### The problem
Below is a set of records. Please retype every one exactly.

*** Opening Material supplied ***

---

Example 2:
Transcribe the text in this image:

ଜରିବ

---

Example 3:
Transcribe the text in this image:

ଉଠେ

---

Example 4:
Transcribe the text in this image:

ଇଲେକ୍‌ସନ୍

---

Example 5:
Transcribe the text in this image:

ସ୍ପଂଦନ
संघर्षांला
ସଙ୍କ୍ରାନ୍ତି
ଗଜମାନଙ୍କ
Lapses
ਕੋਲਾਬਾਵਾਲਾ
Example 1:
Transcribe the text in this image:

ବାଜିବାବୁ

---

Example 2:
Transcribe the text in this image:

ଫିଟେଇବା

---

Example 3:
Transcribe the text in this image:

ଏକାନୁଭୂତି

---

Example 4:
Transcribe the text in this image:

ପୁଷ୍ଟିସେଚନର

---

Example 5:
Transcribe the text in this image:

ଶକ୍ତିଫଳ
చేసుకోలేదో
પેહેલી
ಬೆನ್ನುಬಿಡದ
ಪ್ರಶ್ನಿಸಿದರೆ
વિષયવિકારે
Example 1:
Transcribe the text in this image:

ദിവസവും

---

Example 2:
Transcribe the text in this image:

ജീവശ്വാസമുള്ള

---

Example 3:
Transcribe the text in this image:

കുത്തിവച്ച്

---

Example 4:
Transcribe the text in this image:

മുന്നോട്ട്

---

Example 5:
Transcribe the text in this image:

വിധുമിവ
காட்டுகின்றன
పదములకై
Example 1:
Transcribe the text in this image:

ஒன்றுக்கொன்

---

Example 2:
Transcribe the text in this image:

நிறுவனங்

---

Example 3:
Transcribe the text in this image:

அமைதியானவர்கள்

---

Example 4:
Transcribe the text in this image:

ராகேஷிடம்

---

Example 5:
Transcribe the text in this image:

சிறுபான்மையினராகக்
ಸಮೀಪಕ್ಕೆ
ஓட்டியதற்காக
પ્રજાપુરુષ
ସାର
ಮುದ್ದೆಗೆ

*** Closing Material supplied ***

### Problem solution
---

Example 2:
Transcribe the text in this image:

ଜରିବ

---

Example 3:
Transcribe the text in this image:

ଉଠେ

---

Example 4:
Transcribe the text in this image:

ଇଲେକ୍‌ସନ୍

---

Example 5:
Transcribe the text in this image:

ସ୍ପଂଦନ
संघर्षांला
ସଙ୍କ୍ରାନ୍ତି
ଗଜମାନଙ୍କ
Lapses
ਕੋਲਾਬਾਵਾਲਾ
Example 1:
Transcribe the text in this image:

ବାଜିବାବୁ

---

Example 2:
Transcribe the text in this image:

ଫିଟେଇବା

---

Example 3:
Transcribe the text in this image:

ଏକାନୁଭୂତି

---

Example 4:
Transcribe the text in this image:

ପୁଷ୍ଟିସେଚନର

---

Example 5:
Transcribe the text in this image:

ଶକ୍ତିଫଳ
చేసుకోలేదో
પેહેલી
ಬೆನ್ನುಬಿಡದ
ಪ್ರಶ್ನಿಸಿದರೆ
વિષયવિકારે
Example 1:
Transcribe the text in this image:

ദിവസവും

---

Example 2:
Transcribe the text in this image:

ജീവശ്വാസമുള്ള

---

Example 3:
Transcribe the text in this image:

കുത്തിവച്ച്

---

Example 4:
Transcribe the text in this image:

മുന്നോട്ട്

---

Example 5:
Transcribe the text in this image:

വിധുമിവ
காட்டுகின்றன
పదములకై
Example 1:
Transcribe the text in this image:

ஒன்றுக்கொன்

---

Example 2:
Transcribe the text in this image:

நிறுவனங்

---

Example 3:
Transcribe the text in this image:

அமைதியானவர்கள்

---

Example 4:
Transcribe the text in this image:

ராகேஷிடம்

---

Example 5:
Transcribe the text in this image:

சிறுபான்மையினராகக்
ಸಮೀಪಕ್ಕೆ
ஓட்டியதற்காக
પ્રજાપુરુષ
ସାର
ಮುದ್ದೆಗೆ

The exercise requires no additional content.